本物はじりじりと俺の方に逃げ寄って来る。
「い、いつも通りだよ?…」
「はぁ?んなわけないじゃない。知らない奴と会おうって時に、あんたがそんなに堂々としてるわけないでしょ」
ひどい言われようだ。だがビビりながらも今日のユイは言い返す。
「で、でも私だけで大丈夫ってところ見せないと。アル、付いて来ちゃうから…」
「そこをうまいことやるために、あんた本人がアルを言いくるめに行ったんでしょうが。使えないわね」
完膚なきまでに打ちのめす。ユイは肩を落とした。「…ご、ごめんなさい」
そこまで言わなくても…、と口を開こうとした時、店の窓が勢いよく開いた。
顔を出したのはビゼとカッシュだ。
「メアリさん!言いすぎだ!」
「うるさい。子ガラスは黙っといで」
「子ガラスじゃねーし!」
「はいはい、ふたりとも落ち着いて。どのみちこの人にはばれてたと思うけど」
「…アンタ、今更それ言う?」
「そうだよ。じゃあ、どうすればよかったんだ?」
「どうもこうもなかったんじゃないですかね?この人の嗅覚すごいもん。秘密裏に動いたって、ばれます」
「じゃあ…」
「そ、これでよかったんですよ。

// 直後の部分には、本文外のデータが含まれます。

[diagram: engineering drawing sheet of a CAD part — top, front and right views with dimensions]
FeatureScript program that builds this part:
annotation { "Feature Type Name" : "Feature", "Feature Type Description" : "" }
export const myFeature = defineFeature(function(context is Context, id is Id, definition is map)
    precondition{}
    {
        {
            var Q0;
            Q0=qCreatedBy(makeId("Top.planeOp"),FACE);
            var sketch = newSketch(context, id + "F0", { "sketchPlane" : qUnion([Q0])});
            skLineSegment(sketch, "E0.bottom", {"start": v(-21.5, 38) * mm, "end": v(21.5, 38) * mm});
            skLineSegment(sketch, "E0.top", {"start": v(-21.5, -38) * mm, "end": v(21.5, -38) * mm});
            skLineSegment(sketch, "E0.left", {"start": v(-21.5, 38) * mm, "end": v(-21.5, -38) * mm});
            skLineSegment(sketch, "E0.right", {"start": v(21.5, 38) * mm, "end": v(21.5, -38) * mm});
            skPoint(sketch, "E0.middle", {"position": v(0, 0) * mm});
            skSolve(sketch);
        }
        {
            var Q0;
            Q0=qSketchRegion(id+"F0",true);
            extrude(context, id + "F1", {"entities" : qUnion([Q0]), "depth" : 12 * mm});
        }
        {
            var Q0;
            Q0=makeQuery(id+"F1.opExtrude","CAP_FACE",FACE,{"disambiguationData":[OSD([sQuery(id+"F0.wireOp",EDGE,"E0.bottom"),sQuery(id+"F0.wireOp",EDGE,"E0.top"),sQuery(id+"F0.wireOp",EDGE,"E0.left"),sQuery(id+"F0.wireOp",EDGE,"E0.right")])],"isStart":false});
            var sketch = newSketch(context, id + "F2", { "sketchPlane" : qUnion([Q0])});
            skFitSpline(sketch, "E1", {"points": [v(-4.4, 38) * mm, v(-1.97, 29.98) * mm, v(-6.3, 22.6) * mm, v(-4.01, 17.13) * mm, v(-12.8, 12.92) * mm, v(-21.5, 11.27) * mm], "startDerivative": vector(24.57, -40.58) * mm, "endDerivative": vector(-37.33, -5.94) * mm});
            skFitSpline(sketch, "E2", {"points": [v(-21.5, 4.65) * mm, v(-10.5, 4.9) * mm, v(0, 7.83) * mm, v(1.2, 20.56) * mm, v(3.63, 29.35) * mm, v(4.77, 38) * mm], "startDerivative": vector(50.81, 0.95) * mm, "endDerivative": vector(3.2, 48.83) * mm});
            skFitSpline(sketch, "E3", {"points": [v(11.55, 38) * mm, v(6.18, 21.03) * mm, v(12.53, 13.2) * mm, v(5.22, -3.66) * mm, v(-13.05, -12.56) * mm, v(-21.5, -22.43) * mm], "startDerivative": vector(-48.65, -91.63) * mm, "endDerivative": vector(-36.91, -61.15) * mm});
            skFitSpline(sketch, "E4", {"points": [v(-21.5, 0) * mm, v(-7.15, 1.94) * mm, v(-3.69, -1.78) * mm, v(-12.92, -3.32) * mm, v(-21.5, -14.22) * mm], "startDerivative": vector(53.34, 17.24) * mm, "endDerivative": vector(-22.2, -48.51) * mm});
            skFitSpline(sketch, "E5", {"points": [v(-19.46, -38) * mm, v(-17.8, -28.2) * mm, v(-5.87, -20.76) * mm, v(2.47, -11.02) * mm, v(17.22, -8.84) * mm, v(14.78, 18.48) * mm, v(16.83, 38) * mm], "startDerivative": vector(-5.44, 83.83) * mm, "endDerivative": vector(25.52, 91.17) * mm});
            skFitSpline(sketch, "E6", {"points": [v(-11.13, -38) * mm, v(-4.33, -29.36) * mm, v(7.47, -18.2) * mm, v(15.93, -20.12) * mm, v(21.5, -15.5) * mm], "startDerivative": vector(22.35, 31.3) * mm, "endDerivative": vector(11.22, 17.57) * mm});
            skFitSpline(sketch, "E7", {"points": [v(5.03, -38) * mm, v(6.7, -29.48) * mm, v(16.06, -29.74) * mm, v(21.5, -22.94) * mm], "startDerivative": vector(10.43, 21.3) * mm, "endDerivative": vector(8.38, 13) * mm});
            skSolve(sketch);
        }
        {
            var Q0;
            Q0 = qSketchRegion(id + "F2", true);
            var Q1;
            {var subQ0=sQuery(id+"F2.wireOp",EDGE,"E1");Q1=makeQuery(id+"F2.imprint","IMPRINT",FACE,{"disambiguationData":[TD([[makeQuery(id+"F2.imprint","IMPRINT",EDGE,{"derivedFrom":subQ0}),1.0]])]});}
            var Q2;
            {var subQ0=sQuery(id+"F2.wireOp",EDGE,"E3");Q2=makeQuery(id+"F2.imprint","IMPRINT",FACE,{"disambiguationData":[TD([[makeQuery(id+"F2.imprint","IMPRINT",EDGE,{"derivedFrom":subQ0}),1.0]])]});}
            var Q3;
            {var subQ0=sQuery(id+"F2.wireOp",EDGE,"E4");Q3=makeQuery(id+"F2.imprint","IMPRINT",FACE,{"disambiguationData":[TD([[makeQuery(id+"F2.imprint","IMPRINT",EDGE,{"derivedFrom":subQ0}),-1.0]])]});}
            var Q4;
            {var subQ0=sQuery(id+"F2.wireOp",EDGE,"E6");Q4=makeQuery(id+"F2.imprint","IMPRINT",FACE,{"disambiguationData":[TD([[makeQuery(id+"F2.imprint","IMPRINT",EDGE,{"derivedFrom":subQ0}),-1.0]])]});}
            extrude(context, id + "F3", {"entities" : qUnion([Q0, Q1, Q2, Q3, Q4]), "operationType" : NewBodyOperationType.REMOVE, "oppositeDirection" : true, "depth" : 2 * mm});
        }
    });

それにやっぱ仲間外れにしたらかわいそうでしょ?先輩ってああ見えて寂しがり屋だから」
「ちょっと待った!」
口々に喋る4人を俺は遮る。そしてぐるりと見まわした。
「……全員グルか」
低く呟くと、ユイとビゼは気まずそうに目をそらした。メアリさんはふてくされたようにそっぽを向く。そしてカッシュはアハハと、笑った。
「否定はしません」
「…何なの?これ」
「ユイちゃんとメアリさん考案、ヴァネアさんおびき寄せ作戦です。その一環でメアリさんがユイちゃんになりすまして、丘の魔女と話をつけようってわけです」
カッシュはユイに「ね?」と同意を求める。
ユイはばつの悪そうな表情を浮かべて俯いていた。
「…なんで俺には内緒なわけ?」
俺はユイに訊ねている。だけどユイは答えない。
「先輩はこのところお疲れみたいだったから。無理させたくなかったんですよ」
代わりに答えてくれたのはカッシュだった。
…なるほどね。俺の体調不良が原因か。
「アル、自分ばっかり平気で無理するじゃん」ビゼがボソッとこぼす。その顔は不満気だ。「心配なんだよ。また無茶するんじゃないかって」
「ああ!それわかるなー」
カッシュが大げさに呻いた。
「先輩はいつでもいつの間にかひとりでなんとかしてしまうから。…まあ、それができちゃうのがこの人のすごいところなんですけど」
ビゼが大きく頷いて、メアリさんもそっぽを向いたままため息を吐いた。
「私が自分で丘の魔女にお願いしないといけないことはわかってる」
地面を見つめたままユイが口を開いた。
「でも…今の私でうまくいくと思えない。今回は絶対に成功させなくちゃいけない。失敗してもいいから挑戦してみるような場面じゃない。…だから、メアリさんにお願いすることにしたんだ」
そろそろとユイが顔を上げた。見慣れた大きな瞳がこちらを窺う。
「情けなくって、ごめん」
泣きだしそうなその表情を見て、俺は心臓をぎゅっと掴まれたような気がした。
こう見えて負けず嫌いだからね、この子は。
「……だったらふたりで行ってくれば?」
俺の言葉に、全員の視線が集まる。
「丘の魔女を見くびるんじゃないよ。だませるわけないだろ。ふたりで行って、説得すればいい」
本人の言う通り、ユイだけでは心もとないのは事実だ。
「な?」
俺はユイに笑いかけた。
ユイは頬を赤くして大きく頷く。
「と言うわけなんで、メアリさん、よろしくお願いします」
メアリさんは横顔で頷いてくれた。
こうしていつもの人間の姿に戻ったメアリさんとユイは出かけて行った。
「先輩もユイちゃんも過保護ですね」
ふたりを見送りながら、カッシュが笑う。
「…そうみたいだな」
「似た者兄弟だから」
ビゼの一言に、俺も苦笑を浮かべるのだった。
数時間後、ユイとメアリさんは無事に丘の魔女と話をつけて帰ってきた。
協力と引き換えにしたのは、祖母が残したとっておきの若返りの薬と、むこう半年間の寄合への出席だった。加入はとりあえず保留ということで落ち着いたそうだ。
「ま、こんなもんでしょう」
メアリさんは自分の仕事ぶりに満足がいったようだ。顔は仏頂面のままだったけど、足取りは軽い。
ユイも嬉しそうに頬を上気させていて、それを見ていたら自然と心が決まった。
結局は、できることしかできない。
時間もあまりない。
だから俺は、アンヴァンの始末をつける。